A slightly more detailed view of the chemistry-specific repositories and their modules follows below.

||**Repository** || **Modules** || **Description and important classes** || || chemistry || chemistry-common || Classes to handle the generic processing of CML datatypes and the conversion to RDF || || || || *** net.chempound.chemistry.cmlChemicalMine.java** - mime types || || || || *** net.chempound.chemistry.Cml2RdfConverter.java** - code to handle the conversion of generic, simple cml datatypes into RDF. || || ||chemistry-importer || Base classes for the client-side conversion of files and the generation of images || || ||chemistry-jmol-plugin || Classes to drive jmol to generate the images, and also the jmol code itself || || ||chemistry-search-structure || Classes to handle the chemistry-specific search page - if you want to add more chemistry search boxes, the you'll need to edit things here. || |||||||| || compchem || compchem-common || General code related to the compchem RDF data structures. The utility functions used by the freemarker templates to access the compchem data live here. || |||| compchem-handler || Code to handle the processing of chemical data on the server, such as display of the html pages and the freemarker templates. || ||||compchem-importer || The classes to handle importing code-specific logfiles (NWChem, Gaussian etc) using the jumbo-classes. These classes are used by the client, not chempound itself. The test cases for checking the imports also live here. || ||||compchem-test-harness || Code to test the various compchem-specific modules, as most do not contain any test code themselves. ||

Adding New Data and editing the Splash page

Chempound extracts data from CML in accordance with the compchem convention. Provided that the data is a CML scalar, and is in the job's environment, initialization or finalization modules, with a dictRef (ideally) in the compchem dictionary, then the data will already be extracted into RDF.

If additional data needs to be extracted (such as is currently done for basis sets and dft functionals), then all that may be necessary is to edit the file CmlComp2RdfConverter.java to add the additional data to the RDF.

The html pages in chempound are generated using the freemarker template engine. The freemarker template that is used to generate the html page for each individual structure is the file: comp.ftl (other template and css files are in the parent directory).

In order to facilitate extracting key RDF data for use with the freemarker templates, several classes are used. For adding new terms, the following files needed to be edited:

* CompChemCalculation.java - this defines the interface that will be used by the freemarker template to access the data.

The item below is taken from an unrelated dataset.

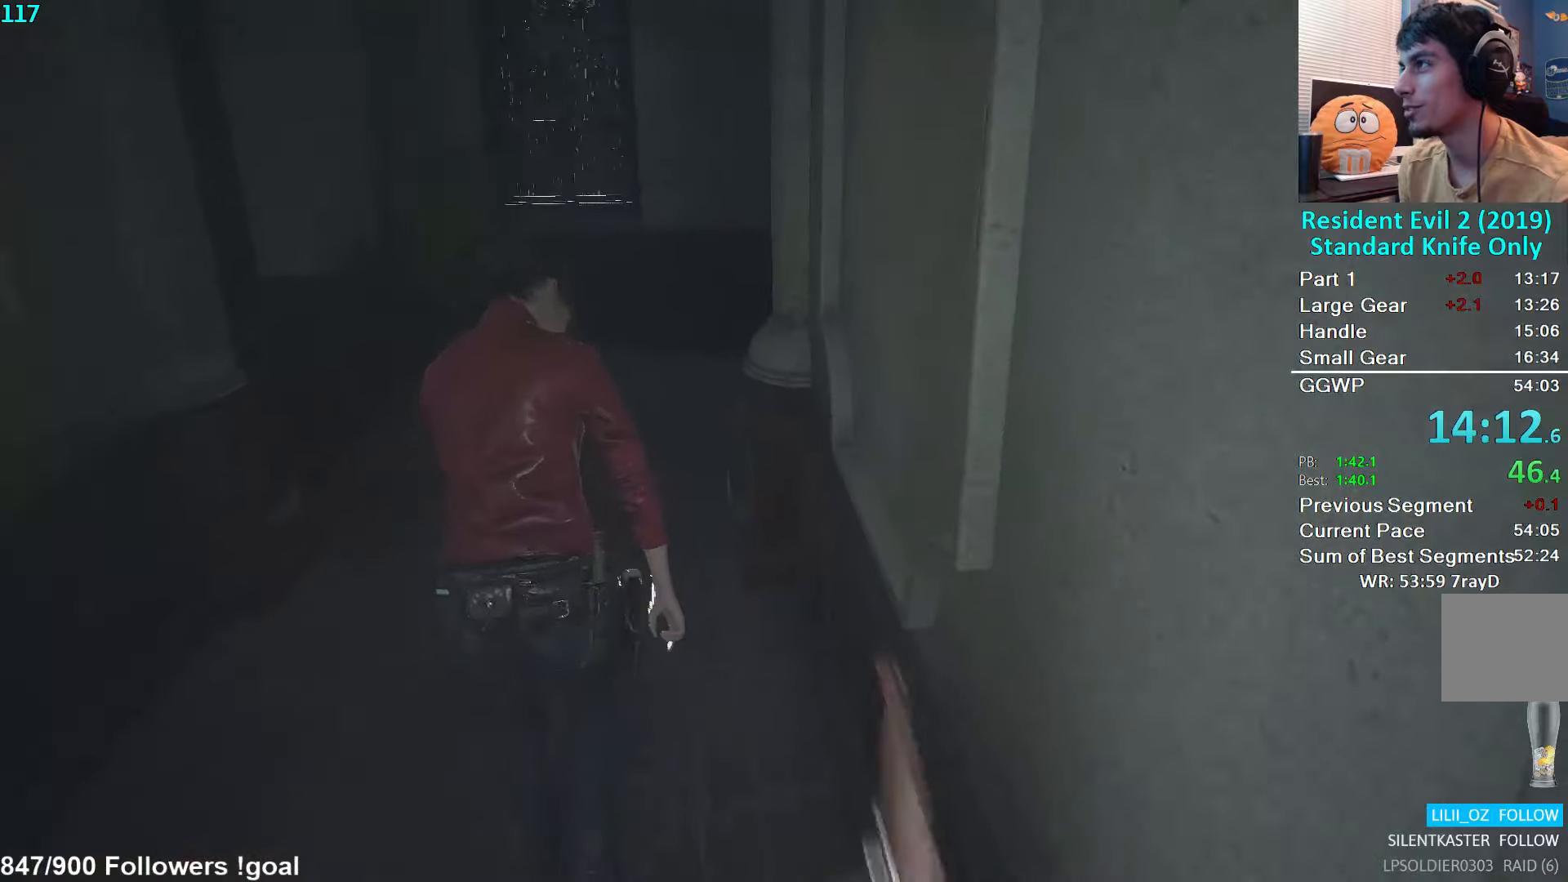
{"buttons": [], "left_stick": "up", "right_stick": "right", "events": [[300, "right_stick", "right"]]}
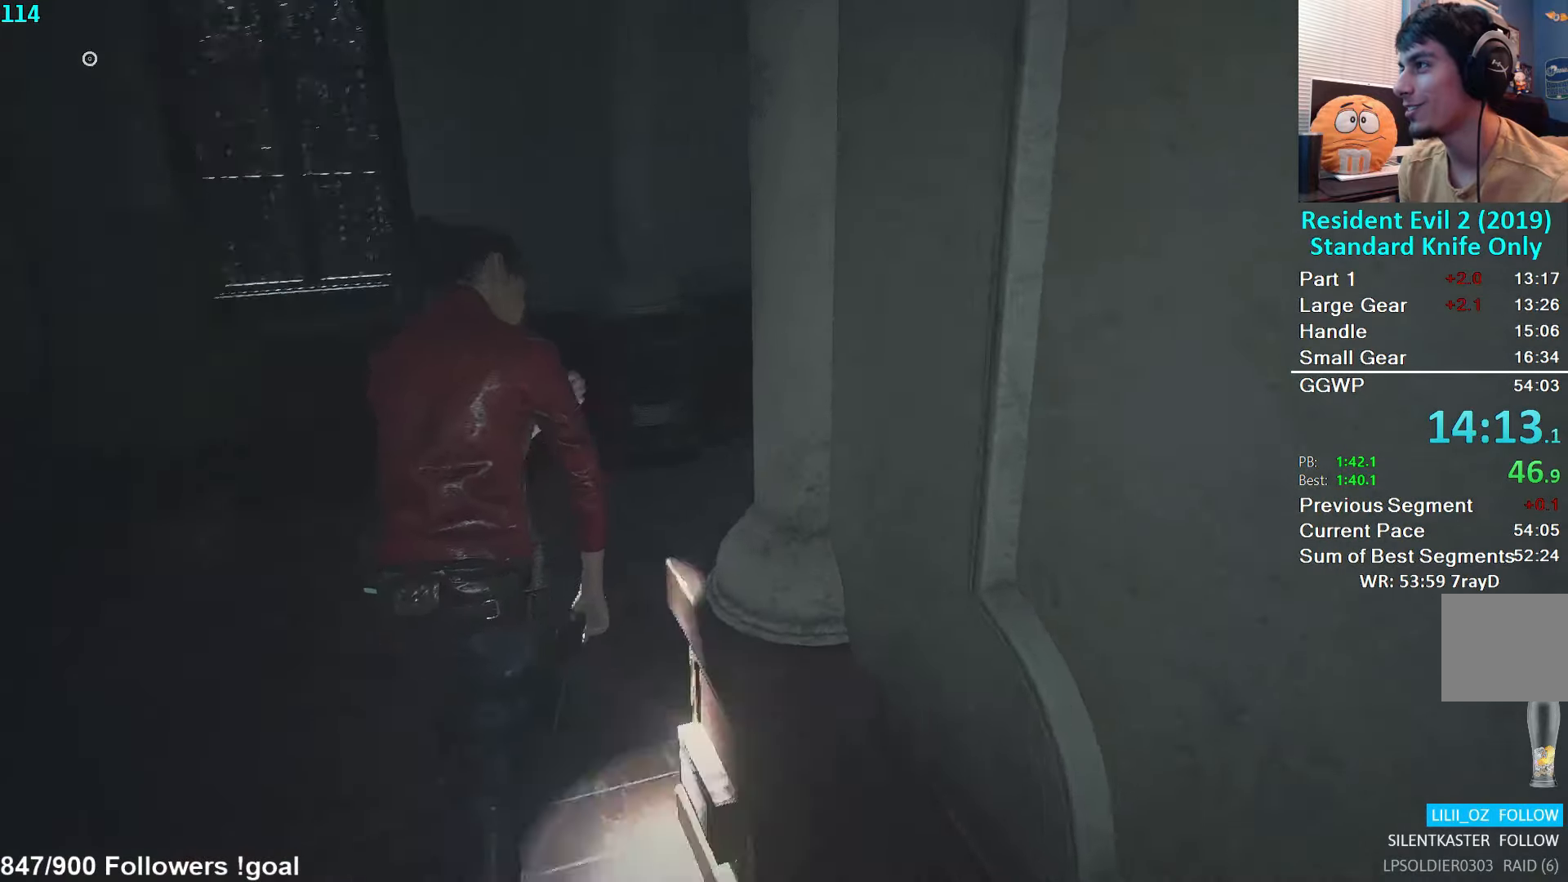
{"buttons": [], "left_stick": "up", "right_stick": "center", "events": [[466, "right_stick", "center"]]}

* CompChem.java - this creates the RDF terms that are used.

* CompChemCalculationImpl.java - this actually implements the functions to get the data.

When the new terms have been added, the tests should be updated, or a new test added in the directory https://bitbucket.org/chempound/compchem/src/ef32d64ba51b/compchem-importer/src/test/java/net/chempound/compchem

If the new terms are to be added to the chemistry search page, then the CompChemSearchProvider.java file will need to be edited, and suitable tests added to the file CompChemSearchIntegrationTest.java

Installing Chempound

For installing chempound for personal use on a local machine, the getting-started notes should be sufficient.

The following instructions apply for installing Chempound on an existing server, for use by an institution or group.

Installing Chempound into an existing Jetty server

Chempound is a pure java program, so can be run in any java container. These instructions are specific to installing it into jetty for use on unix systems.

The latest version of the war file for chempound can be downloaded here.

There are any number of ways to configure jetty, so this just describes one way, with some pointers to the other possibilities.

If you do not already have jetty installed on your server, and it is not available within the package management software for your distribution, a jetty hightide distribution, can be downloaded from codehaus.

The following instructions assume that you have a jetty server, with a directory structure similar to the following (only the relevant files and directories are listed).

The file **start.jar** is the java file used to start jetty with the command:

By default, on startup, jetty will parse the file **start.ini**, which contains command-line options for the server, including the list of modules to include, and a list of XML configuration files that determine various options (these are listed one per line in the start.ini files and can be removed by commenting the line out with the **#** character). By default, the XML files reside in the **etc** directory. In this example, only one configuration file is used, the **jetty.xml** file in the **etc** directory.

This file contains the following:

There are two ways that jetty is usually configured to serve applications:

* jetty can monitor a directory (by default the **webapps** directory) and any **.war** files placed there, will be served at a URL determined from the name of the war file (i.e. **quixote-repository-webapp-0.1-SNAPSHOT.war** would be served at the URL **/quixote-repository-webapp-0.1-SNAPSHOT** relative to the base server url. * jetty can monitor a directory (by default the **contexts** directory) for XML files, and these will then be parsed to determine the location of the application's war file and the options required for serving the application.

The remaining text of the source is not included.